また、アンヌとダンがシンママ親子で、アンヌの義兄がソーラー大博士(一応クスハラ博士という名前もある)で物語の鍵を握るというのも、単発ドラマの一つ屋根の下家族のキャラ相関図としては、少しハードルが高く見えすぎてしまう。

右田昌万脚本は、そういった人間関係やウルトラ警備隊員の構成や人数に関して、説明的な台詞を一切用いない。このこと自体は単発ドラマの脚本家としては大変英断な執筆法であり、ドラマが緩まずに済むのだが、逆に一切説明がないものだから、この作品、ぼやっとしたまま一回観ただけだと、ウルトラ警備隊が何人登場したのか、アンヌとソーラー大博士(いてもいなくても作劇に影響はないだろうに、娘がいるのに妻は最後まで登場しなかった)の家族は結局どういう構造になっているのか、理解できないまま終わってしまう可能性も高い。
アンヌの「兄さん」と呼ぶソーラー大博士が「アンヌさん」と呼び返す。つまり、この会話でようやく、ソーラー大博士が、亡くなったアンヌの旦那の兄ということが判明するのだが、そもそもなぜそういう複雑な設定を用意したのか。アンヌをシングルマザーにしたドラマ的理由づけ。愛したはずの旦那との子どもに「ダン」と名付けるアンヌの神経等、凄く「昭和の『セブン』への思い入れ」と「『セブン』をあまり理解していないスタッフが、なんとなく気分だけで作っちゃってる感」が融合せずに混在してるのが違和感になっていく。
(挙句には、アルアルネタのハイエナのような某監督に『シン・エヴァンゲリオン劇場版』(2021年)で案の定パロディのネタにされてる)

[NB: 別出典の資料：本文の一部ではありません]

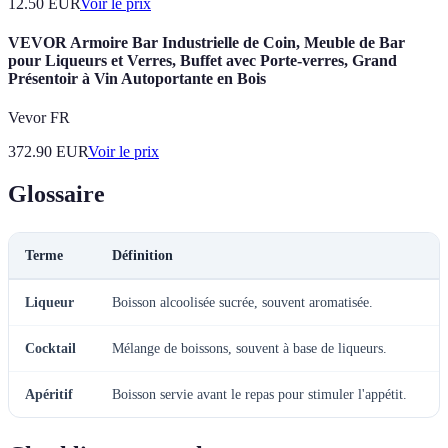
12.50
EUR
Voir le prix
VEVOR Armoire Bar Industrielle de Coin, Meuble de Bar
pour Liqueurs et Verres, Buffet avec Porte-verres, Grand
Présentoir à Vin Autoportante en Bois
Vevor FR
372.90
EUR
Voir le prix
Glossaire
Terme
Définition
Liqueur
Boisson alcoolisée sucrée, souvent aromatisée.
Cocktail
Mélange de boissons, souvent à base de liqueurs.
Apéritif
Boisson servie avant le repas pour stimuler l'appétit.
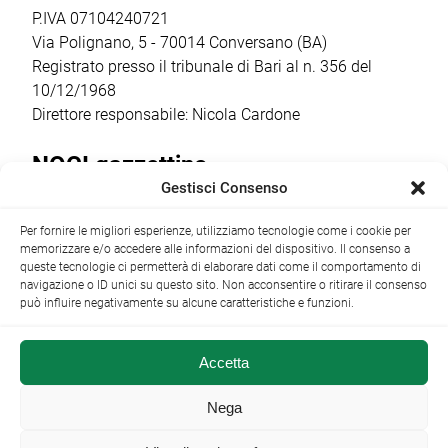
P.IVA 07104240721
Via Polignano, 5 - 70014 Conversano (BA)
Registrato presso il tribunale di Bari al n. 356 del
10/12/1968
Direttore responsabile: Nicola Cardone
NOCI gazzettino
Gestisci Consenso
Redazione
Largo Garibaldi, 1 - 70015 Noci (BA) tel.
Per fornire le migliori esperienze, utilizziamo tecnologie come i cookie per
+39 080 4979274
|
info@nocigazzettino.it
Contatti
|
memorizzare e/o accedere alle informazioni del dispositivo. Il consenso a
Archivio
queste tecnologie ci permetterà di elaborare dati come il comportamento di
navigazione o ID unici su questo sito. Non acconsentire o ritirare il consenso
può influire negativamente su alcune caratteristiche e funzioni.
Accetta
NOCI gazzettino.it ©2014 •
Note Legali
Nega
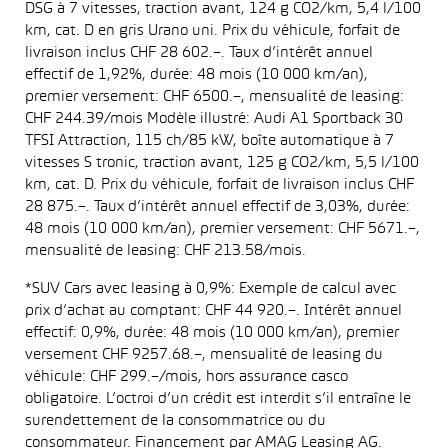
DSG à 7 vitesses, traction avant, 124 g CO2/km, 5,4 l/100
km, cat. D en gris Urano uni. Prix du véhicule, forfait de
livraison inclus CHF 28 602.–. Taux d’intérêt annuel
effectif de 1,92%, durée: 48 mois (10 000 km/an),
premier versement: CHF 6500.–, mensualité de leasing:
CHF 244.39/mois Modèle illustré: Audi A1 Sportback 30
TFSI Attraction, 115 ch/85 kW, boîte automatique à 7
vitesses S tronic, traction avant, 125 g CO2/km, 5,5 l/100
km, cat. D. Prix du véhicule, forfait de livraison inclus CHF
28 875.–. Taux d’intérêt annuel effectif de 3,03%, durée:
48 mois (10 000 km/an), premier versement: CHF 5671.–,
mensualité de leasing: CHF 213.58/mois.
*SUV Cars avec leasing à 0,9%: Exemple de calcul avec
prix d’achat au comptant: CHF 44 920.–. Intérêt annuel
effectif: 0,9%, durée: 48 mois (10 000 km/an), premier
versement CHF 9257.68.–, mensualité de leasing du
véhicule: CHF 299.–/mois, hors assurance casco
obligatoire. L’octroi d’un crédit est interdit s’il entraîne le
surendettement de la consommatrice ou du
consommateur. Financement par AMAG Leasing AG.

右田・神澤コンビは職歴的にももちろん前者なのだが、そうした後者的スタッフ全域に対して「あの伝説の番組の続編を復活させる覚悟」みたいなものが、隅々までには徹底されていなかった作品だと、言わざるを得ない。

例えば、本編と特撮の(予算がないため)両方を兼ねて監督した神澤信一氏による、序盤のハイパーソーラーシステムへの爆破テロシーン。
そこでどれだけ爆発炎上しても、微塵も破壊されないハイパーソーラーシステム集熱板とやらのミニチュア。それだけ強固なのを強調したいのか、クライマックスでも登場するので、ここで壊すわけにはいかないからか。出資者の象徴を破壊する画は撮れないからか(じゃあそんなシーンを脚本はなぜ書いた?)。物語のサスペンス性を高める意味でも、ここで半壊させておいて、クライマックスセブンを助けるために100%の復活を果たすという流れではなぜいけなかったのか。

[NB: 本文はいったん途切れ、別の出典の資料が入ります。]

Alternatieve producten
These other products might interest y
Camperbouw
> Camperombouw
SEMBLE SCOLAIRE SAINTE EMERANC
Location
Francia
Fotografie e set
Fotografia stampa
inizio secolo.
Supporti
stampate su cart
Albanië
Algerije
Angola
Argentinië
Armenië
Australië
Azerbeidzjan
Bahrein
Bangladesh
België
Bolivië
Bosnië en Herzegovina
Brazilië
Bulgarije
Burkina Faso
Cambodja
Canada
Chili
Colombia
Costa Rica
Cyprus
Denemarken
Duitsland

(予算がないから一度ミニチュアを壊すと治せないというビハインドがあったとしても、別に順撮りにしなければいけないわけでもないはず。まずクライマックスでの活躍シーンを充分撮り終えてから、最後に破壊シーンを撮ればいいだけのことだろう)

ここでの謎の家族関係に関して、はばかりながら外野の筆者から一つアイディアを後付けで出させて頂いてもよいだろうか?

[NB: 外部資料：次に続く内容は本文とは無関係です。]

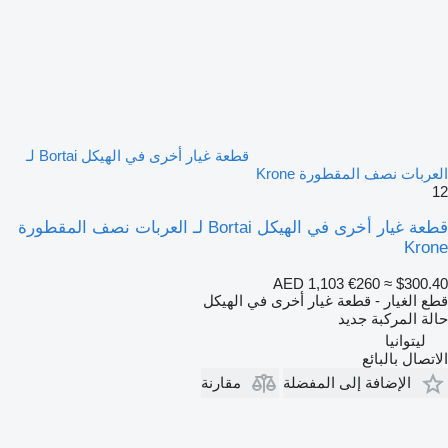
قطعة غيار أخرى في الهيكل Bortai لـ
العربات نصف المقطورة Krone
12
قطعة غيار أخرى في الهيكل Bortai لـ العربات نصف المقطورة
Krone
AED 1,103
€260
≈ $300.40
قطع الغيار - قطعة غيار أخرى في الهيكل
حالة المركبة
جديد
ليتوانيا
الاتصال بالبائع
الإضافة إلى المفضلة
مقارنة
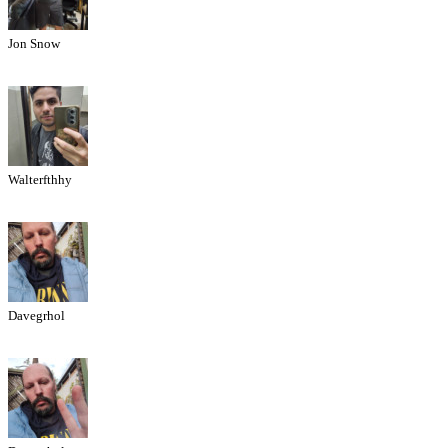
Jon Snow
Walterfthhy
Davegrhol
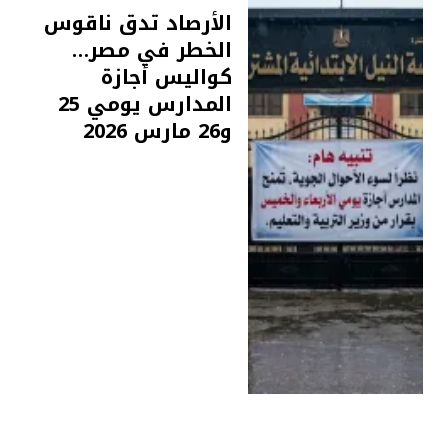
الأرصاد تدق ناقوس
الخطر في مصر…
كواليس أجازة
المدارس يومي 25
و26 مارس 2026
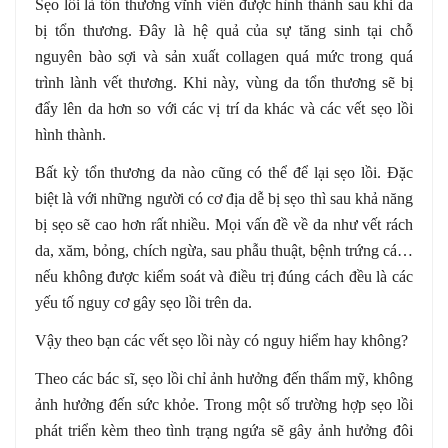
Sẹo lồi là tổn thương vĩnh viễn được hình thành sau khi da
bị tổn thương. Đây là hệ quả của sự tăng sinh tại chỗ
nguyên bào sợi và sản xuất collagen quá mức trong quá
trình lành vết thương. Khi này, vùng da tổn thương sẽ bị
đẩy lên da hơn so với các vị trí da khác và các vết sẹo lồi
hình thành.
Bất kỳ tổn thương da nào cũng có thể để lại sẹo lồi. Đặc
biệt là với những người có cơ địa dễ bị sẹo thì sau khả năng
bị sẹo sẽ cao hơn rất nhiều. Mọi vấn đề về da như vết rách
da, xăm, bỏng, chích ngừa, sau phẫu thuật, bệnh trứng cá…
nếu không được kiểm soát và điều trị đúng cách đều là các
yếu tố nguy cơ gây sẹo lồi trên da.
Vậy theo bạn các vết sẹo lồi này có nguy hiểm hay không?
Theo các bác sĩ, sẹo lồi chỉ ảnh hưởng đến thẩm mỹ, không
ảnh hưởng đến sức khỏe. Trong một số trường hợp sẹo lồi
phát triển kèm theo tình trạng ngứa sẽ gây ảnh hưởng đôi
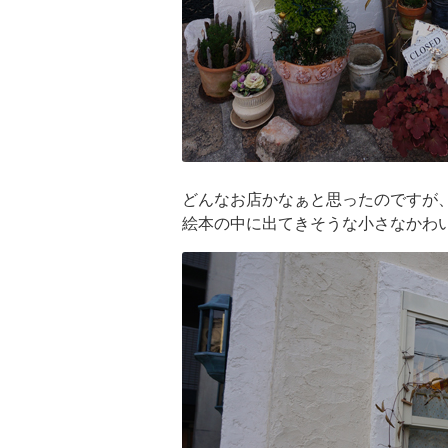
どんなお店かなぁと思ったのですが
絵本の中に出てきそうな小さなかわ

なぜそこで、アマギ隊員(古谷敏)を呼べなかったのだろうか。
仮に、そこに古谷氏を呼べて、アマギを演じてもらったとする。アンヌとくっつくのが、ダンが最終回で命を懸けて救ったアマギであれば、経緯はともかくファンは納得するだろうし、二人にとって忘れ難い、ダンの名前を息子に付けることはむしろ愛の証にもなる。
アマギは元々科学者キャラでもあったのだから、四半世紀経ってウルトラ警備隊を去り、ソーラー大博士になっていてもキャラ的に違和感はない。
父がアマギ、母がアンヌ、そして風呂に入ってドアを開けられてたシーンしか印象がない姉と、弟のダン。これで家族構成はすっきりできたのではないだろうか?
無論、筆者のこの案は後出しの空論であり、古谷氏がこの時期、円谷やウルトラや俳優業と、どの程度距離をとっていたかを知る由もない。ネット情報によると、古谷氏はセブン関係とは連絡を完全に経っていたらしく、ひし美ゆり子氏と再会して旧知の関係者と復縁したのは2007年とも言われているので、やはり不可能だったアイディアなのかもしれないが。